A giugno era diventata definitiva la sua condanna a 30 anni per la strage di Pizzolungo del 1985 costata la vita a Barbara Izzo e ai suoi figli Salvatore e Giuseppe Asta, gemelli di sei anni, che passavano di là per caso facendo da scudo all’auto blindata del giudice Carlo Palermo, vero obiettivo dell’agguato.
Conosciuto nell’ambiente mafioso come Enzo il Tripolitano, stava scontando numerosi ergastoli, fra cui quelli per le stragi di Capaci e via D’Amelio, a lui addebitati in quanto componente storico della commissione, l’organismo decisionale di Cosa nostra.
Era la mafia che non si poneva scrupoli quella che il 23 settembre 1983, aveva eliminato, con una finta rapina finita male, la figlia del boss Vincenzo Pipitone, rea di avere “disonorato” il padre con una relazione extraconiugale.

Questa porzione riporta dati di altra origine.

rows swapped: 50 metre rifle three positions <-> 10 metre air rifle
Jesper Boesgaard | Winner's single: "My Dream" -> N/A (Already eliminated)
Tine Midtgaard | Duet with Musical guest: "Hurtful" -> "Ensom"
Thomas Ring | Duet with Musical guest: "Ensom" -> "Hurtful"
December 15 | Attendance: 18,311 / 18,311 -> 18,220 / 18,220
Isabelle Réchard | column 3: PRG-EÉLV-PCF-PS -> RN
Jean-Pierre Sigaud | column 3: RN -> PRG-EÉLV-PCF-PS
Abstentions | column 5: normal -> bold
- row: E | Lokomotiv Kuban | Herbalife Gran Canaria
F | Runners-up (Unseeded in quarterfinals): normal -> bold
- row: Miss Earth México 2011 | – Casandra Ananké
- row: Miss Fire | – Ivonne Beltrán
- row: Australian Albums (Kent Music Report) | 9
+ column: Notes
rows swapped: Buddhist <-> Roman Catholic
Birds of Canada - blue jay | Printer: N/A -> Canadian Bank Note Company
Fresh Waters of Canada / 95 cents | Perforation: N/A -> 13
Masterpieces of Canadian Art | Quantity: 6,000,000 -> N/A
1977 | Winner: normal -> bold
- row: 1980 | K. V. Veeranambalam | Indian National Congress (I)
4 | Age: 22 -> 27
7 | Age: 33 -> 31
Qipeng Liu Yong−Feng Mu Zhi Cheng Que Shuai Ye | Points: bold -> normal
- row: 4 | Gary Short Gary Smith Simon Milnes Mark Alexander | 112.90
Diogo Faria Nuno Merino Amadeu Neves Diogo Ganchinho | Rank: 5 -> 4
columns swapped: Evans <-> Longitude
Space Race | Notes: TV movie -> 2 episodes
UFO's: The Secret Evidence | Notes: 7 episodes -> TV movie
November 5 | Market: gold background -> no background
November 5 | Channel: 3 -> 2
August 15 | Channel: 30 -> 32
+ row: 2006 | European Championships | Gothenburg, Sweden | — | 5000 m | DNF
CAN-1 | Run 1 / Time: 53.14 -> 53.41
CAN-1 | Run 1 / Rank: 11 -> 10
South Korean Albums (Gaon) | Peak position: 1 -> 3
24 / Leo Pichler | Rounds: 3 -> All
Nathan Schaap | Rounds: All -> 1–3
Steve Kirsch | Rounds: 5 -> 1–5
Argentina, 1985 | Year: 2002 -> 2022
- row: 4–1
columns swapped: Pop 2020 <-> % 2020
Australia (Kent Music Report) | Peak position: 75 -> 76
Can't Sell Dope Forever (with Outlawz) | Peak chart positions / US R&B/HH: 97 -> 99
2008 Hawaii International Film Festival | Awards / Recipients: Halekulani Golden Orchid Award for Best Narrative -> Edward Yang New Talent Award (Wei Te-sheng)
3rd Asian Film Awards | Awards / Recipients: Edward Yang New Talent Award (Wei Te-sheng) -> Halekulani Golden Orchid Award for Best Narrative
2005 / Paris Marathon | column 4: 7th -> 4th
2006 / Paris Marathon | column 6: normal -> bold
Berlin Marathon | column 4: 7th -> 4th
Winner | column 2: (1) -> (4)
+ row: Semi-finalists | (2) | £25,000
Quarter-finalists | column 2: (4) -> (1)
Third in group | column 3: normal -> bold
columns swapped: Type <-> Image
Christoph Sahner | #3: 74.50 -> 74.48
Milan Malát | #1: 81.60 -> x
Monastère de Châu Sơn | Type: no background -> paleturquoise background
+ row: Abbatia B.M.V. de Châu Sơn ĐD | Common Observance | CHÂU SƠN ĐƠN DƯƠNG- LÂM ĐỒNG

Enzo il Tripolitano – in quel caso con Nino Madonia – era stato freddo esecutore di ordini, al servizio dei Corleonesi anche quando era stato organizzato l’attentato all’Addaura contro il giudice Giovanni Falcone e i colleghi svizzeri Carla Del Ponte e Claudio Lehmann.
Nel quartier generale di vicolo Pipitone si organizzavano e si commettevano omicidi, si controllavano il vicino Cantiere navale, unica vera industria di Palermo, e il non lontano mercato ortofrutticolo, collegato al cantiere dalla strada-mercato che è via Montalbo.
Potere assoluto, mafia di altri tempi, prestigio che rimane intatto nonostante ben due figli pentiti, Vito e Giovanna Galatolo, e un nipote pure lui collaboratore di giustizia, Angelo Fontana, a cui di recente si era aggiunto un altro nipote ancora, Gaetano Fontana. Pronto, quest’ultimo, a giocare carte non ritenute del tutto credibili, come la presunta estraneità dei Galatolo all’attentato di via D’Amelio, avvenuto nel loro territorio ma di cui i boss dell’Acquasanta nulla avrebbero saputo. I residui misteri, quelli mai rivelati, come tanti altri capimafia irriducibili, Enzo Galatolo il Tripolitano se li è portati ora nella tomba.